The tree’s defining feature, however, is the enormous hollow in its trunk. This cavity in the heartwood extends upwards about a foot above the hole. After reading The Hidden Life of Trees I can guess how this gaping hole formed. There was likely an initial probing from a sapsucker or woodpecker. The latter seems likely from the scale of the hole though it is too low to the ground to have been a home. Perhaps the initial hole bored down behind a cleft of a branch that fell off. Still it doesn’t seem to be that secure, so that’s a bit unclear. However, what followed was almost certainly fungal infection that rotted the wood into mush. From the bulging edges of the hole, I can guess that the tree tried desperately to heal itself. But it couldn’t close the hole in time to keep its core intact.

Once it accepted its new look, the apple tree seems to have suffered no more from the hole. Likely, the pruning has been more detrimental; watersprouts are always a sign that a tree is upset. But today the tree is sturdy and healthy, stronger than the pines and spruces that surround it — and which drop branches at the slightest puff of air and thinnest veneer of ice. The apple tree shrugs off all weather. True, it’s in a protected spot, but the mulberry behind the apple tree is similarly sheltered and it too is a disaster. So I think the apple is doing better than most of the trees in the yard.
Now, what else can I say about this tree? It is delightful to sit on the bench underneath it. It’s shady but not too cool and bugs seem to avoid that area. There is always a fresh sensation somewhat beneath actual scent, but present all the same. And the tree feels content. Smug even. He is proud of his life. And “he” is beyond doubt the proper pronoun, mother though he may be to many generations. I don’t doubt I’m anthropomorphizing because that’s what humans do to understand the world, make it like our familiar selves. But still, it doesn’t feel like such a stretch of the imagination to see a proud old man in that tree. Or something very like anyway.

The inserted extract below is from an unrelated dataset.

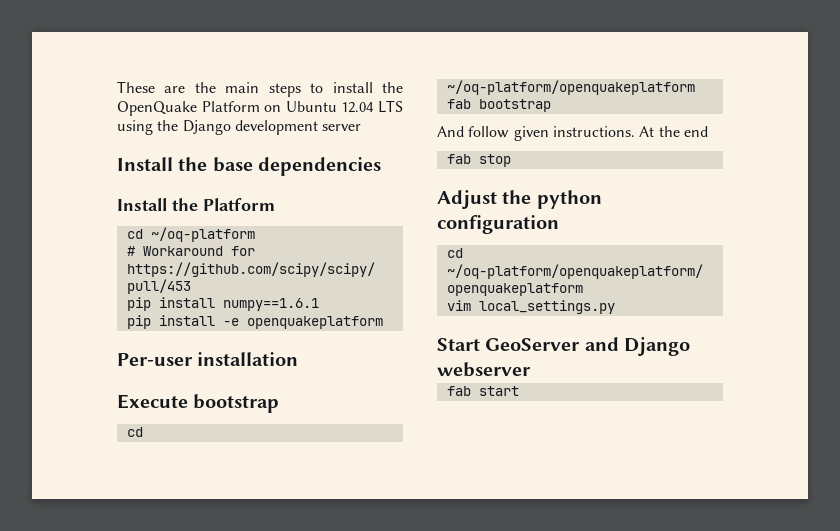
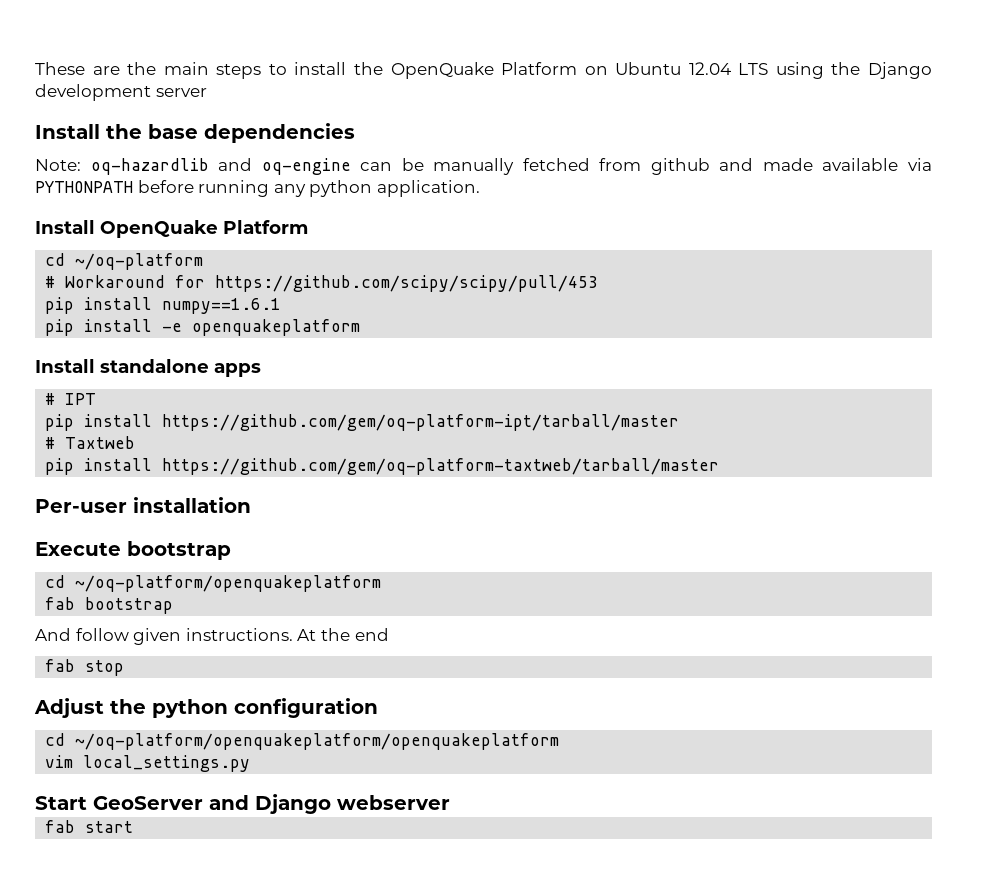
[117,198,198,211] // Install the -> [35,158,933,175] [35,180,480,197] [35,220,218,238] // Note: oq-hazardlib and oq-engine can be manually fetched from github and made available via PYTHONPATH before running any python application. // Install OpenQuake
(383, 322) none -> [35,359,261,377] [45,393,97,405] [45,414,680,431] [45,436,136,449] [45,458,720,475] // Install standalone apps // # IPT // pip install https://github.com/gem/oq-platform-ipt/tarball/master // # Taxtweb // pip install https://github.com/gem/oq-platform-taxtweb/tarball/master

I enjoy his company. I think he tolerates me well enough. I’m trying to make his world a bit more comfortable. In any case, he’ll carry on back there with the spruces and pines for decades to come. With a bit of luck, he’ll probably outlast this house. He’s certainly going to be here long after I’m gone. The romantic in me would like to think he’ll carry the memory of our brief time together into that future I’ll not see. I think Wohlleben might be saying that an apple tree might just do that.